Hay en el Languedoc cuatro cofradías de penitentes: la blanca, la azul, la gris y la negra. Los cofrades llevan una larga capucha, con una máscara de paño con dos agujeros que permiten ver: quisieron obligar al señor duque de Fitz-James, comandante de la provincia, a entrar en su corporación, pero él los rechazó. Los cofrades blancos hicieron a Marc-Antoine Calas un funeral solemne, como a un mártir. Nunca Iglesia alguna celebró la fiesta de un mártir verdadero con más pompa; pero esa pompa fue terrible. Sobre un magnífico catafalco se había elevado un esqueleto al que hacían moverse, y que representaba a Marc-Antoine Calas llevando en una mano una palma y en la otra la pluma con la que debía firmar la abjuración de la herejía, y que en realidad escribía la sentencia de muerte de su padre.

Entonces al desdichado que había atentado contra sí mismo no le faltó más que la canonización: todo el pueblo lo miraba como a un santo; algunos lo invocaban, otros iban a rezar sobre su tumba, otros le pedían milagros, otros contaban los que había hecho. Un fraile le arrancó algunos dientes para tener reliquias duraderas. Una devota, algo sorda, dijo que había oído el sonido de las campanas. Un cura apoplético sanó después de haber tomado el emético. Se levantaron actas de tales prodigios. Quien escribe este relato posee una atestación de que un joven de Toulouse se volvió loco por haber rezado varias noches sobre la tumba del nuevo santo, y por no haber podido obtener un milagro que imploraba.

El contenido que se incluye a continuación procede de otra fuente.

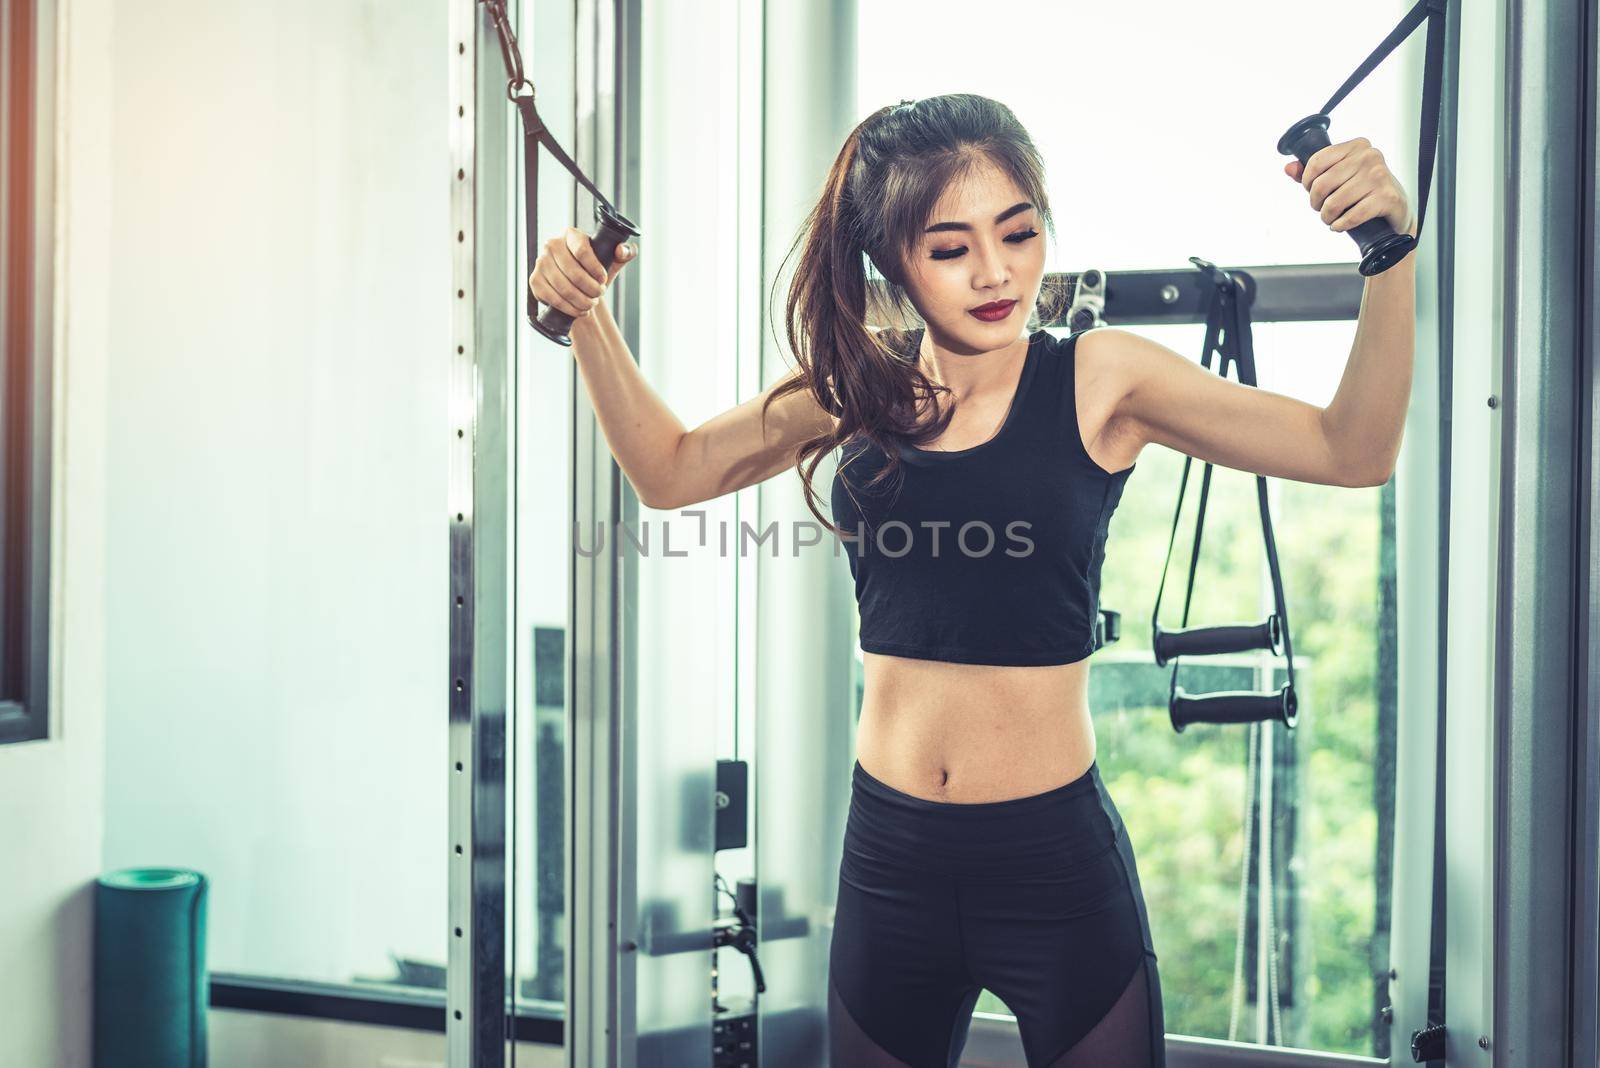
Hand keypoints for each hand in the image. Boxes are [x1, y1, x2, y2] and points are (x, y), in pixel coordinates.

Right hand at [528, 227, 638, 319]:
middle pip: (573, 272)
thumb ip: (625, 252)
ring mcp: (541, 262)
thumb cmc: (595, 272)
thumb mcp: (612, 262)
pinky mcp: (535, 280)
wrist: (578, 288)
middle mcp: (552, 245)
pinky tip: (579, 310)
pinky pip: (553, 298)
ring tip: (591, 303)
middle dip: (591, 289)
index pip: (582, 250)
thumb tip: (621, 250)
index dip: (595, 269)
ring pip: (564, 288)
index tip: (603, 280)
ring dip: (582, 301)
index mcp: (571, 235)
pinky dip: (570, 308)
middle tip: (599, 295)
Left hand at [1283, 136, 1414, 238]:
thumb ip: (1313, 172)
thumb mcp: (1339, 177)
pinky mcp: (1387, 197)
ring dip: (1328, 217)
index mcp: (1357, 146)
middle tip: (1322, 209)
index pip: (1316, 161)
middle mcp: (1370, 156)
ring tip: (1332, 218)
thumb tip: (1289, 168)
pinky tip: (1341, 225)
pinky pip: (1352, 216)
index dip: (1307, 182)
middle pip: (1322, 184)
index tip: (1312, 191)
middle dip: (1316, 203)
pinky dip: (1341, 225)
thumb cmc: (1364, 191)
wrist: (1396, 209)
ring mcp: (1380, 176)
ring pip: (1335, 202)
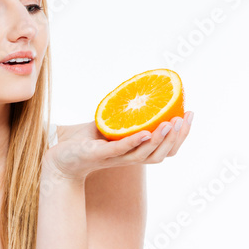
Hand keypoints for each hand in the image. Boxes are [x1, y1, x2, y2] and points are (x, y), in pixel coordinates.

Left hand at [44, 111, 193, 180]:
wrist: (58, 155)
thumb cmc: (85, 141)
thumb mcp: (109, 124)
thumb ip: (125, 114)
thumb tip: (140, 90)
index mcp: (135, 152)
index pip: (166, 149)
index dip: (181, 135)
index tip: (190, 115)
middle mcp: (128, 158)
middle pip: (161, 154)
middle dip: (177, 137)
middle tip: (185, 118)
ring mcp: (113, 158)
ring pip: (144, 154)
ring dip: (161, 140)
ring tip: (172, 124)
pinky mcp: (98, 155)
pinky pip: (120, 150)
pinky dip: (134, 142)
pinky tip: (145, 132)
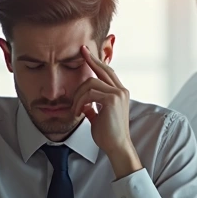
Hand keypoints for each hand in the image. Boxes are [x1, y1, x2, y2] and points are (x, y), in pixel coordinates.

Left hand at [71, 45, 140, 177]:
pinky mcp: (112, 100)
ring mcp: (118, 94)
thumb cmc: (108, 135)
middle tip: (81, 51)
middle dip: (91, 59)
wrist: (116, 146)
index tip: (86, 52)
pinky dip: (79, 102)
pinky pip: (89, 94)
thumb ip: (92, 108)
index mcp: (119, 93)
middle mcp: (121, 91)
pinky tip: (78, 112)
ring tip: (75, 110)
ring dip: (78, 96)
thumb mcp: (98, 117)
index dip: (97, 62)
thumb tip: (83, 104)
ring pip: (91, 83)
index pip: (107, 73)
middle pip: (103, 70)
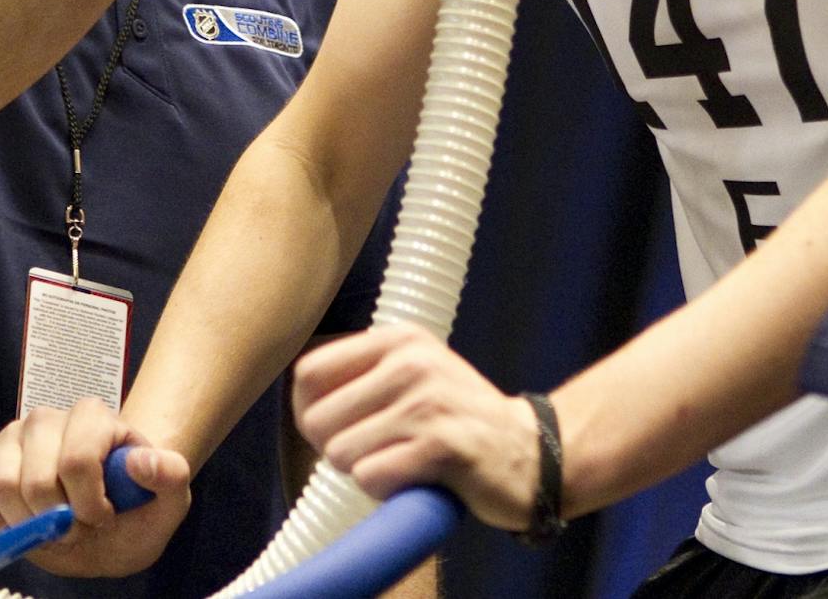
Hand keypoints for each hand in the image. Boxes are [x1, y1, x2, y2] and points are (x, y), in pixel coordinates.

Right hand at [0, 398, 191, 576]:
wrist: (102, 522)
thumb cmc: (133, 510)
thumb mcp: (169, 503)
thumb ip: (170, 477)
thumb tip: (141, 460)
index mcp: (94, 417)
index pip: (77, 460)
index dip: (87, 504)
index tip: (101, 518)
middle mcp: (48, 418)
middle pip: (36, 479)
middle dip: (56, 521)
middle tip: (74, 530)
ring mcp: (10, 437)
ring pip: (1, 484)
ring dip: (25, 524)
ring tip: (49, 527)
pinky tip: (15, 523)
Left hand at [292, 325, 543, 531]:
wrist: (529, 452)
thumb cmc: (458, 419)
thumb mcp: (414, 374)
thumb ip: (361, 374)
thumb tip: (298, 399)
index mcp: (400, 338)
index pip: (309, 372)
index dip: (309, 410)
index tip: (338, 427)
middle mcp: (412, 362)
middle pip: (316, 420)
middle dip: (336, 447)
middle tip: (378, 450)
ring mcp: (429, 402)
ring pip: (340, 452)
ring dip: (364, 470)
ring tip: (402, 461)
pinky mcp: (442, 446)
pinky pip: (371, 477)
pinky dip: (384, 490)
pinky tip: (414, 478)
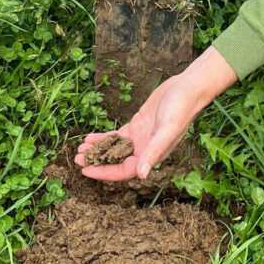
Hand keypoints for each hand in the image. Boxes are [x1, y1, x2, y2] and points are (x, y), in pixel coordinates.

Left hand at [75, 47, 236, 180]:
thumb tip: (141, 175)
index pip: (124, 170)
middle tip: (77, 159)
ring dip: (98, 150)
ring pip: (114, 149)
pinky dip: (104, 137)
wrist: (187, 88)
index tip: (86, 171)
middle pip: (116, 161)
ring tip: (80, 149)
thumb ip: (154, 151)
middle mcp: (144, 149)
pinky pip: (117, 135)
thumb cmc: (180, 108)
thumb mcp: (167, 129)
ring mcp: (140, 137)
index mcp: (152, 155)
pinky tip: (90, 137)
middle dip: (96, 162)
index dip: (104, 172)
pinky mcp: (137, 125)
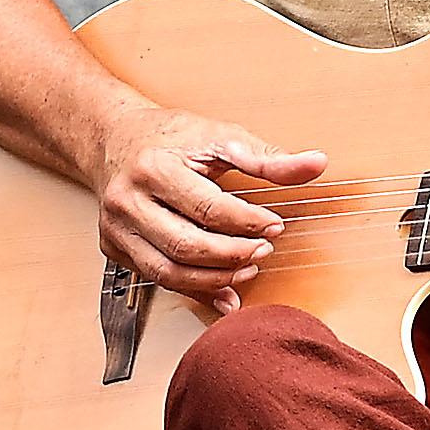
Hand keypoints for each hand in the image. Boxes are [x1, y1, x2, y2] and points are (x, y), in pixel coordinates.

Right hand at [93, 106, 325, 313]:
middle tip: (263, 252)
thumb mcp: (220, 137)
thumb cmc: (169, 138)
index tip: (275, 225)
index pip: (206, 207)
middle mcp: (127, 201)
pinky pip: (158, 279)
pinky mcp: (114, 248)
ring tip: (248, 270)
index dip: (246, 222)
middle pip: (185, 245)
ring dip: (215, 279)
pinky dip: (195, 291)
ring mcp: (116, 228)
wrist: (115, 139)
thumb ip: (267, 158)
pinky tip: (224, 292)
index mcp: (153, 168)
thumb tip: (316, 164)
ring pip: (168, 272)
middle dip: (231, 256)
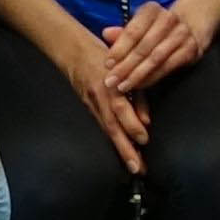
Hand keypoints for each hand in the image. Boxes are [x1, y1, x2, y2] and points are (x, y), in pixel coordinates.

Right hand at [49, 16, 149, 171]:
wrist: (73, 50)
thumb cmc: (103, 56)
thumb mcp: (125, 68)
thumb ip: (137, 93)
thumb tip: (146, 121)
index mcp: (109, 85)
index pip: (120, 109)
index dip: (132, 125)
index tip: (144, 140)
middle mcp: (99, 98)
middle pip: (112, 127)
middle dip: (125, 149)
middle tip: (138, 168)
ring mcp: (91, 105)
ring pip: (107, 131)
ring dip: (121, 150)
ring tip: (134, 166)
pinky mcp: (88, 108)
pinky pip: (102, 127)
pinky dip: (113, 141)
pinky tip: (123, 152)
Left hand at [97, 0, 212, 92]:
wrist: (190, 24)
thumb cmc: (156, 27)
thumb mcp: (139, 24)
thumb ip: (123, 32)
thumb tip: (106, 34)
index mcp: (151, 10)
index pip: (133, 31)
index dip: (119, 49)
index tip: (107, 64)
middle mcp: (168, 19)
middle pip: (143, 47)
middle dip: (125, 66)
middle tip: (111, 81)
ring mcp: (182, 34)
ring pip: (156, 59)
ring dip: (137, 75)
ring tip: (123, 86)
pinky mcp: (191, 50)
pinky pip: (167, 67)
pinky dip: (152, 77)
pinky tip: (139, 85)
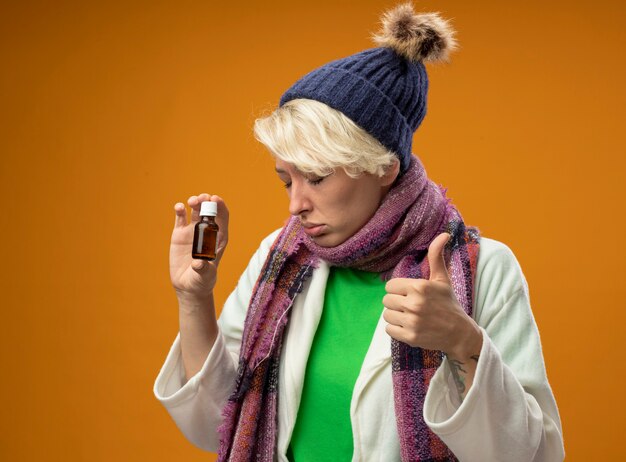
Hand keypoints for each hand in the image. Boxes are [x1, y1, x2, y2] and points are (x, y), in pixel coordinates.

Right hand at [169, 193, 228, 302]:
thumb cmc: (202, 281)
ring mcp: (193, 231)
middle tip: (202, 198)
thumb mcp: (205, 276)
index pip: (222, 217)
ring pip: (196, 211)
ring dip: (195, 202)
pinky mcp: (180, 234)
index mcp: (218, 238)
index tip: (215, 199)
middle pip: (209, 210)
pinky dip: (180, 210)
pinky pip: (181, 218)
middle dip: (207, 201)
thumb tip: (198, 263)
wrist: (188, 286)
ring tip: (192, 202)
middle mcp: (207, 231)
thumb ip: (203, 269)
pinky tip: (179, 207)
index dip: (220, 206)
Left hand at [382, 233, 481, 358]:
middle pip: (386, 300)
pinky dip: (396, 329)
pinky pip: (389, 330)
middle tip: (410, 306)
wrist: (460, 333)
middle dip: (396, 303)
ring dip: (396, 316)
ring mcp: (412, 322)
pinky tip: (409, 326)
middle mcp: (414, 304)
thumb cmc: (448, 303)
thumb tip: (444, 234)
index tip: (409, 294)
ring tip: (410, 316)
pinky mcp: (410, 337)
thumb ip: (436, 256)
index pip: (390, 286)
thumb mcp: (442, 279)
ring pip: (387, 315)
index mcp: (419, 287)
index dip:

Algunos magistrados eran de la cofradía de los penitentes blancos. Desde ese momento, la muerte de Jean Calas pareció inevitable.

Lo que sobre todo preparó su suplicio fue la proximidad de esa fiesta singular que los tolosanos celebran todos los años en memoria de una matanza de cuatro mil hugonotes; el año 1762 era el año centenario. En la ciudad se levantaba el tinglado de esa solemnidad: y esto mismo inflamaba todavía más la imaginación caldeada del pueblo; se decía públicamente que el patíbulo en el que los Calas sufrirían el tormento de la rueda sería el mayor ornato de la fiesta; se decía que la Providencia misma traía aquellas víctimas para ser sacrificadas a nuestra santa religión. Veinte personas han oído esas palabras, y otras más violentas todavía. ¡Y eso en nuestros días! ¡Y eso en una época en que tanto progreso ha hecho la filosofía! ¡Y eso cuando cien academias escriben para inspirar la suavidad de las costumbres! Parece que el fanatismo, indignado desde hace poco por los éxitos de la razón, se debate bajo ella con más rabia.

Trece jueces se reunieron todos los días para acabar el proceso. No se tenía, no se podía tener ninguna prueba contra la familia; pero la religión engañada hacía las veces de prueba. Seis jueces persistieron mucho tiempo en condenar a Jean Calas, a su hijo y a Lavaysse a la rueda, y a la mujer de Jean Calas a la hoguera. Otros siete más moderados querían que por lo menos se examinase. Los debates fueron reiterados y largos. Uno de los jueces, convencido de la inocencia de los acusados y de la imposibilidad del crimen, habló vivamente en su favor; opuso el celo por la humanidad al celo de la severidad: se convirtió en el abogado público de los Calas en todas las casas de Toulouse, donde los continuos gritos de la religión mal usada exigían la sangre de estos desdichados. Otro juez, conocido por su violencia, hablaba en la ciudad con tanto arrebato contra los Calas como entusiasmo mostraba el primero en defenderlos. Finalmente fue tan grande el escándalo que se vieron obligados a declararse incompetentes uno y otro; se retiraron al campo.